One of the key features of Bitcoin is its limited supply of 21 million coins, which ensures that it is not subject to inflation or devaluation by governments or central banks. Unlike fiat currencies, which can be printed at will, Bitcoin has a predictable and transparent issuance schedule that reduces over time until the last coin is mined around the year 2140. This makes Bitcoin a scarce and valuable asset that can serve as a hedge against economic uncertainty and currency debasement.

Bitcoin is in the process of cementing its status as a store of value, as more and more investors, institutions and corporations recognize its unique properties and advantages over traditional assets. Bitcoin has outperformed every other asset class in the past decade, delivering an annualized return of over 200%. Bitcoin has also shown remarkable resilience and strength during periods of market turmoil, such as the Covid-19 pandemic, when it recovered faster and higher than any other asset.

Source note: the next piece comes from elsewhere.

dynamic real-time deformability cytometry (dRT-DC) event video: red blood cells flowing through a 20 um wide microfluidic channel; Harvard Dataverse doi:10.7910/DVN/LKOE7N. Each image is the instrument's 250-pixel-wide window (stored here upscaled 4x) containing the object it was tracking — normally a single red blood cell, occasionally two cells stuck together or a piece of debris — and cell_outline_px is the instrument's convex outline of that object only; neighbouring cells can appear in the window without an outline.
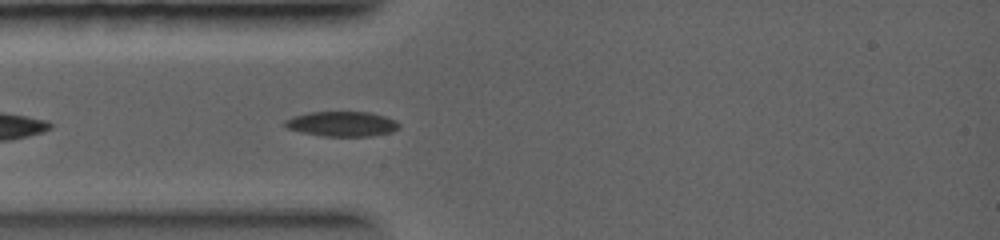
{"species": "common noctule bat (a hibernating species)", "species_latin": "Nyctalus noctula", "temperature_condition": "warm", "stored_images_in_passage": 2, "camera_frame_rate_fps": 5000, "um_per_image_px": 0.085, "animal": {"sex": "female", "body_mass_g": 19.0, "forearm_length_mm": 56.7}, "frame": {"image": 1, "passage_image": 1, "time_ms": 0.0, "image_size_px": [1000, 240], "cell_outline_px": [[400, 128], [392, 132], [372, 136], [324, 136], [300, 132], [288, 128], [284, 124], [284, 120], [292, 116], [308, 112], [372, 112], [396, 120], [400, 124]], "centroid_in_image_um": [29.09, 10.53], "position_along_channel_um": 55.9, "area_um2": 16.76}}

Bitcoin is not only a store of value, but also a medium of exchange and a unit of account. Bitcoin can be used to buy goods and services online and offline, across borders and without intermediaries. Bitcoin can also be used to measure the value of other assets, such as stocks, commodities or real estate.

Bitcoin is becoming more accessible and convenient to use, as the technology improves, and the infrastructure grows. There are now over 13,000 Bitcoin ATMs worldwide, over 100,000 merchants that accept Bitcoin, and over 300 million users that hold Bitcoin.

Bitcoin is not a bubble or a fad. It is a paradigm shift that is changing the world for the better. Bitcoin is empowering people with financial freedom, sovereignty and inclusion. Bitcoin is enabling innovation, entrepreneurship and social impact. Bitcoin is the future of money.

Fidelity Digital Assets concluded that Bitcoin is in the process of cementing its status as a store of value, as more investors and institutions recognize its potential and utility in the digital age.

The post stated that “Bitcoin is unique among assets in that it features an asymmetric upside with a known and fixed supply schedule and demand dynamics that are still early stage. As such, we believe Bitcoin represents an attractive alternative for investors looking for a scarce and uncorrelated asset with optionality for future growth.”